The delete shown in the example "Single Record Update/Delete" is already expressed in proper DSL form and is not repeated in the example above.

Similar to the example "DSL-based Counter Update" above, a bulk operation is performed using a Java Stream over the records in the dataset through the com.terracottatech.store.DatasetReader.records method. With this pattern, bulk update is performed using TCStore:

Bulk Update

import static com.terracottatech.store.UpdateOperation.allOf;
import static com.terracottatech.store.UpdateOperation.remove;
import static com.terracottatech.store.UpdateOperation.write;
...
try (final Stream<Record<String>> recordStream =
counterAccess.records()) { // <1>
recordStream
.filter(stoppedCell.isFalse()) // <2>
.forEach(counterAccess.functions() // <3>
.update(
allOf(write(stoppedCell, true), // <4>
write(stoppedByCell, "Albin"),
remove(counterCell))));
}

1. Retrieve a Stream<Record<String>> through which updates will be performed. As with the previous Stream-based examples, note the use of the try-with-resources statement to enforce closure of the stream when operations are complete.

2. Filters the Record instances in the stream dropping those for which stoppedCell is true. Only the non-stopped records get past.

3. forEach is the terminal operation for the stream. forEach takes a java.util.function.Consumer.

In this example, a special consumer is used: one obtained from the com.terracottatech.store.DatasetWriterReader.functions method.

A consumer formed from DatasetWriterReader.functions can be used to update or delete records in the dataset from which the consumer was obtained.

4. As with some previous "Update" examples, an update operation with two write mutations and one remove mutation is specified. The update is applied to each selected record atomically - each record in its own atomic update.

[Dataset entries]

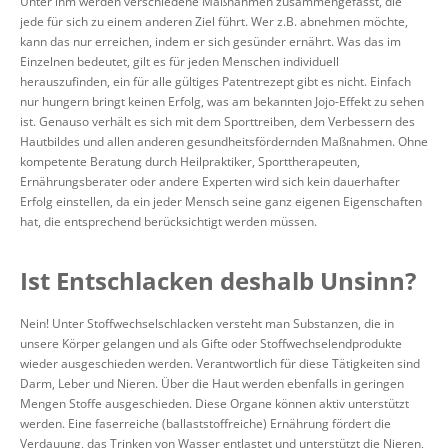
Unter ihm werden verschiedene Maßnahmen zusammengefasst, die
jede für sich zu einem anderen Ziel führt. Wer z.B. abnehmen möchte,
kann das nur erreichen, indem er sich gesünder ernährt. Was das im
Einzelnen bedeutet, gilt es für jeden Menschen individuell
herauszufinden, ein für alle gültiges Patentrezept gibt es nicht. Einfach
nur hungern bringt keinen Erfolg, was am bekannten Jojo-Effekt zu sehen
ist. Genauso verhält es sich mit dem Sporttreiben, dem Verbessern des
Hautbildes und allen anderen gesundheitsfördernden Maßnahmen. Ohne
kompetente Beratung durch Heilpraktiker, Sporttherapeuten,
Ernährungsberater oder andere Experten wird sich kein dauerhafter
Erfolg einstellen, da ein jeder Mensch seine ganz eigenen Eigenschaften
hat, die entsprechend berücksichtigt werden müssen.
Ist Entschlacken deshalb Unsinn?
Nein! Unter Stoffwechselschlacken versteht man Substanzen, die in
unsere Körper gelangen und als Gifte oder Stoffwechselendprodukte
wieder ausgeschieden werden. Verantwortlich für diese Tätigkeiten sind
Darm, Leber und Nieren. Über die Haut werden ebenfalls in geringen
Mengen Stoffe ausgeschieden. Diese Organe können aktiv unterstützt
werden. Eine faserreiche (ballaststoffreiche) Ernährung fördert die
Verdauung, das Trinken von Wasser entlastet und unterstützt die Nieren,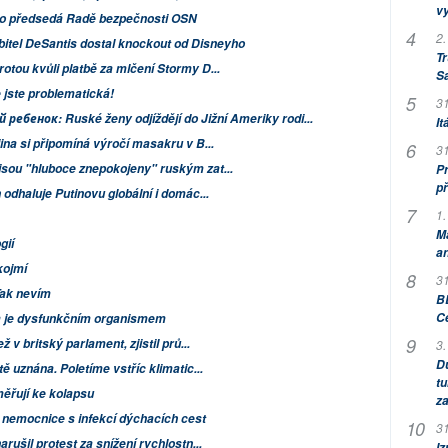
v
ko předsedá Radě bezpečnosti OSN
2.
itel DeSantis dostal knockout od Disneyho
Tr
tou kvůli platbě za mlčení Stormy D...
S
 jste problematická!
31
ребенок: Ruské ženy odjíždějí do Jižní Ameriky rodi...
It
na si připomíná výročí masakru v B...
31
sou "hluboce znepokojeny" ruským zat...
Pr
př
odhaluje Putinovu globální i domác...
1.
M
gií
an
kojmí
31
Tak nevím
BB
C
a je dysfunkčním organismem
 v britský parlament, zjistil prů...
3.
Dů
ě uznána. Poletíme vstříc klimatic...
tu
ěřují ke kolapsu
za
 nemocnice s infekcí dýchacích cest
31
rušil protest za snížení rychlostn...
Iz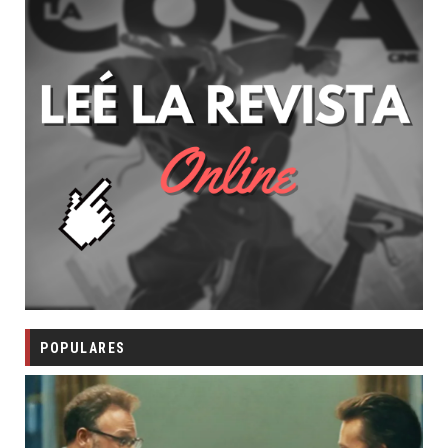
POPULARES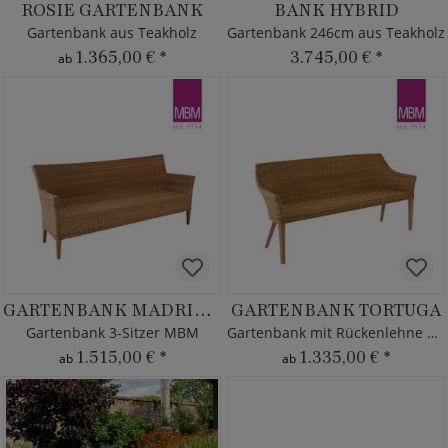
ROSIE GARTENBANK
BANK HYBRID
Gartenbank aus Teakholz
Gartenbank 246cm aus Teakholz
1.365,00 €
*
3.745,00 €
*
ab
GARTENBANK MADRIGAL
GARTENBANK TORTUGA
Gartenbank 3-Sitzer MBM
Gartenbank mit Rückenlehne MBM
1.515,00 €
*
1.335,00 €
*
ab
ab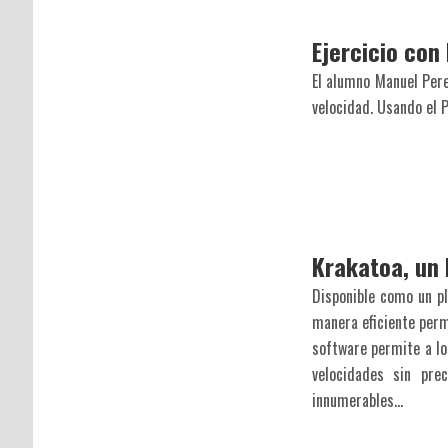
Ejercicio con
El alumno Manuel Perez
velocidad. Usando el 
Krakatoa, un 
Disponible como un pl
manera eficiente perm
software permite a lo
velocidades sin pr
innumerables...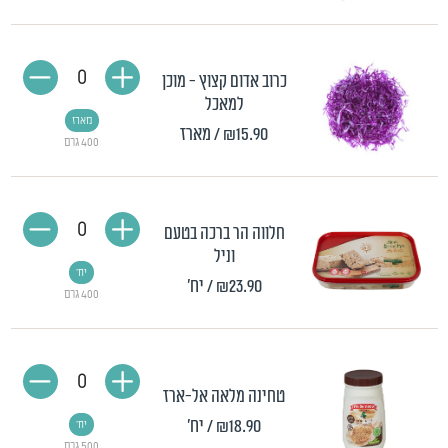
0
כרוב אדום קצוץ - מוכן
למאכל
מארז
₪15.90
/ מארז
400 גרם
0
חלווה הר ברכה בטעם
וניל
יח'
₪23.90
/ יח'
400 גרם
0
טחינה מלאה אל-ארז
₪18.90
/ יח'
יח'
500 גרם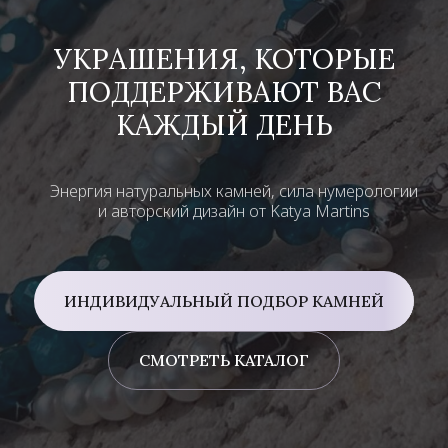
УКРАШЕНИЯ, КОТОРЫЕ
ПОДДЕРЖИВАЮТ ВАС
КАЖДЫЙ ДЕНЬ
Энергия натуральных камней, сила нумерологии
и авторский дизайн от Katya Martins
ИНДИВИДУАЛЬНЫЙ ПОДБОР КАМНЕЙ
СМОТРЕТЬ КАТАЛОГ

Prompt 1:
Answer these questions about the bulk update passage.
(a) Which method supplies the stream of records that the bulk operation runs over?
(b) What is the terminal operation for the stream?
(c) How many write mutations and how many remove mutations does the update operation specify?
Prompt 2:
Echo the bulk update passage word for word, from "4. As with some" up to and including "own atomic update.".
None of the items is needed.

Reply 1:
(a) The com.terracottatech.store.DatasetReader.records method.
(b) forEach.
(c) Two write mutations and one remove mutation.

Reply 2:
4. As with some previous "Update" examples, an update operation with two write mutations and one remove mutation is specified. The update is applied to each selected record atomically - each record in its own atomic update.